* **What to do**: Look through the listing underneath for "bottom", and copy every line that has it.
==== Dataset content ====
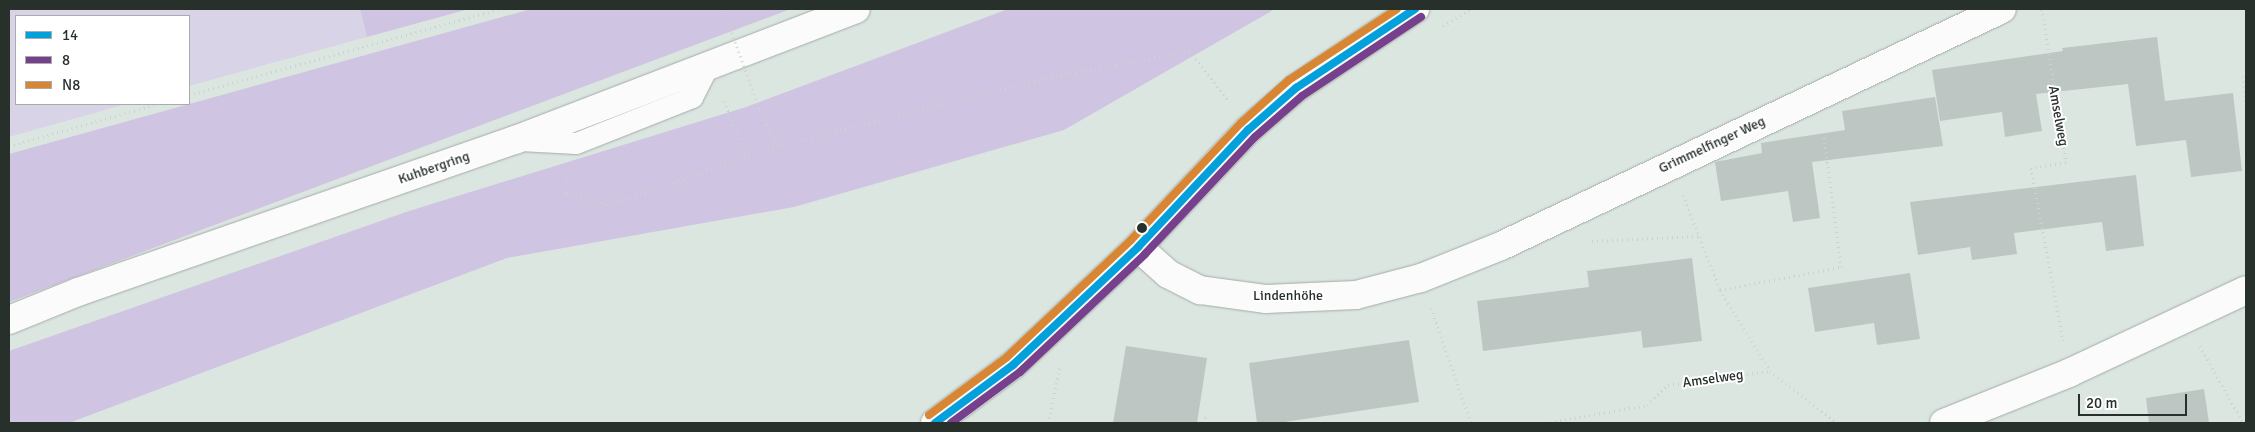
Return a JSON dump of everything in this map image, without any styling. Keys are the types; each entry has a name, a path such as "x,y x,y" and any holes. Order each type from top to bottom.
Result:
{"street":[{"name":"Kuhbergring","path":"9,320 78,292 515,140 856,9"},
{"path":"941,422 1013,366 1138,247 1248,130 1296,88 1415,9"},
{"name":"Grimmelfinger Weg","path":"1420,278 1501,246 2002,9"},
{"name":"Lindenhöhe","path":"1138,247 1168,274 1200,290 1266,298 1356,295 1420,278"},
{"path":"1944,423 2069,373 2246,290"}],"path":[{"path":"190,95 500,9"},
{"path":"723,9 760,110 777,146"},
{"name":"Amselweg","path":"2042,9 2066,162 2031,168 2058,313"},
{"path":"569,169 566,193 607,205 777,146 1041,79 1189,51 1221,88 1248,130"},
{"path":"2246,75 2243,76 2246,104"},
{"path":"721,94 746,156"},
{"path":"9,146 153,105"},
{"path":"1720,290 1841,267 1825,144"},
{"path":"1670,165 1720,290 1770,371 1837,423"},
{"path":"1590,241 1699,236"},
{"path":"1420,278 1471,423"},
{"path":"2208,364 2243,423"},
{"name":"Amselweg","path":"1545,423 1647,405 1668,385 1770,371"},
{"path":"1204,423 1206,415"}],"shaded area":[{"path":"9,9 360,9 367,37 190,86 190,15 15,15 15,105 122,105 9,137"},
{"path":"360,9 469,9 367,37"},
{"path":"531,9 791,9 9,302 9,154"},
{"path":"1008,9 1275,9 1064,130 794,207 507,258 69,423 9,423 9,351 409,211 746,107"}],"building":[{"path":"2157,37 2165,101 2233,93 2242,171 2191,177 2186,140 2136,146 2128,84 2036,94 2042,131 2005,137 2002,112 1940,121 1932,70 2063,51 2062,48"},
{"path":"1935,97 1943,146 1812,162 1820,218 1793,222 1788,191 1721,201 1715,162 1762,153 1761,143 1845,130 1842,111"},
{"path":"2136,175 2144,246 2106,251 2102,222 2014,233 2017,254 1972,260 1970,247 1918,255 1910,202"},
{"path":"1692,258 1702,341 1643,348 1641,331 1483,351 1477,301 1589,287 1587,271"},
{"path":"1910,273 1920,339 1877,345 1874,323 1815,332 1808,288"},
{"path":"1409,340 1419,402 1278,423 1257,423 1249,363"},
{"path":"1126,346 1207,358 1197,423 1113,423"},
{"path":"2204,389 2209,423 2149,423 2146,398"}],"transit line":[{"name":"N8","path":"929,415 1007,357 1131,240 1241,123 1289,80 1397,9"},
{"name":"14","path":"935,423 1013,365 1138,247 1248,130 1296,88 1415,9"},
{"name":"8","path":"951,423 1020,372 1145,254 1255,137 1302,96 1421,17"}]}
====
==== Dataset content ====
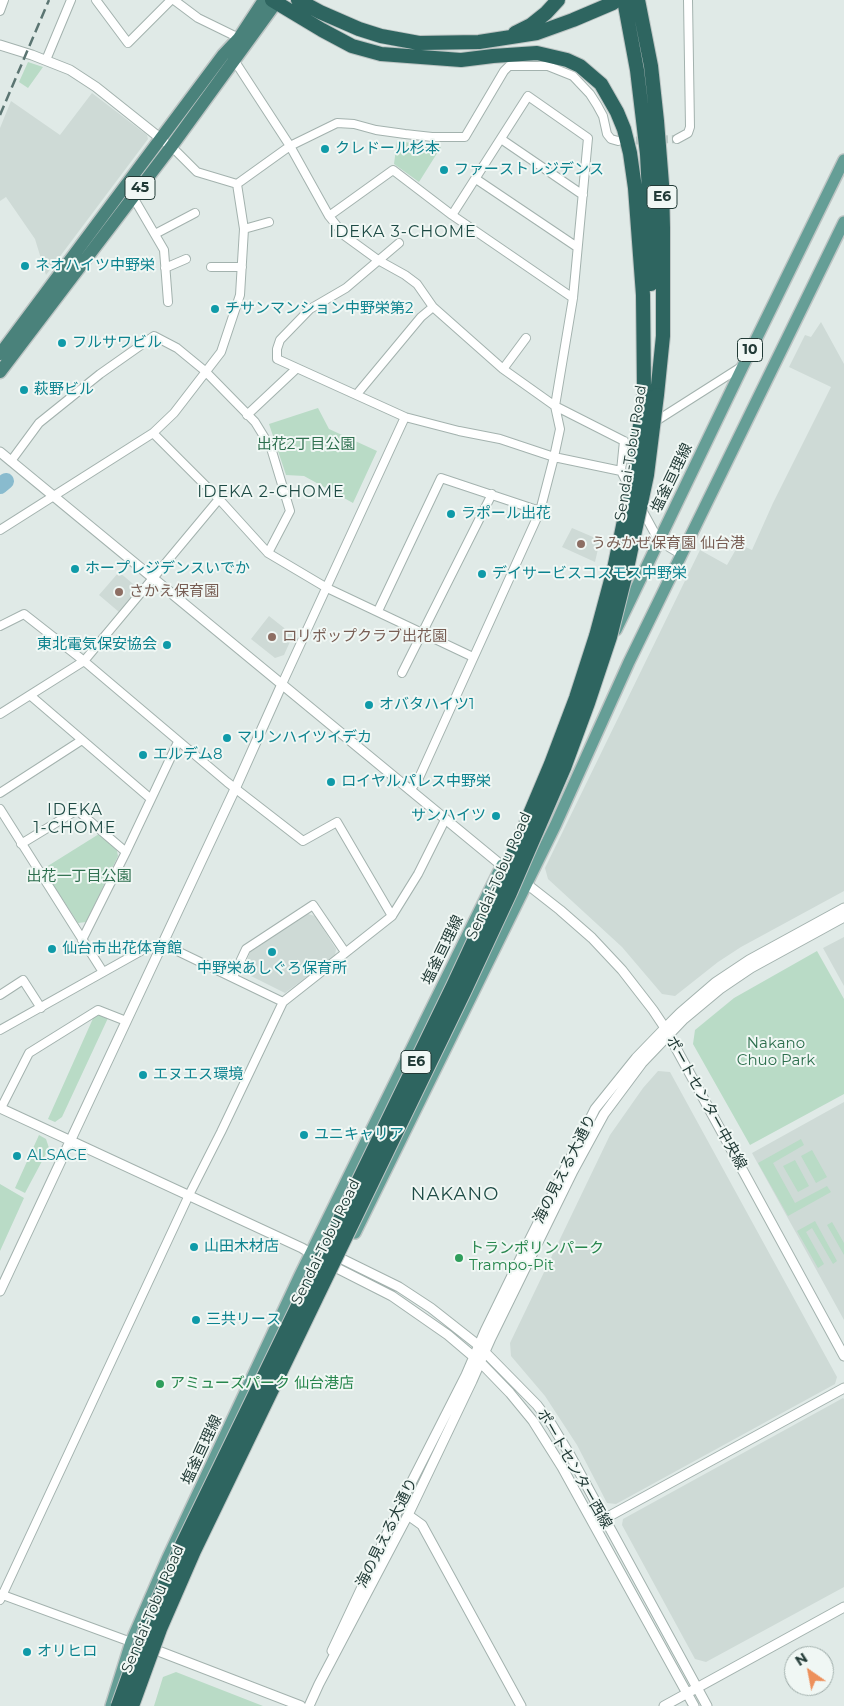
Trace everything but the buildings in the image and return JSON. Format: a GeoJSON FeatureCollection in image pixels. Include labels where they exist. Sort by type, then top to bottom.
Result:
====
* **Answer section**:
Return a JSON dump of everything in this map image, without any styling. Keys are the types; each entry has a name, a path such as "x,y x,y" and any holes. Order each type from top to bottom.
Trace everything but the buildings in the image and return JSON. Format: a GeoJSON FeatureCollection in image pixels. Include labels where they exist. Sort by type, then top to bottom.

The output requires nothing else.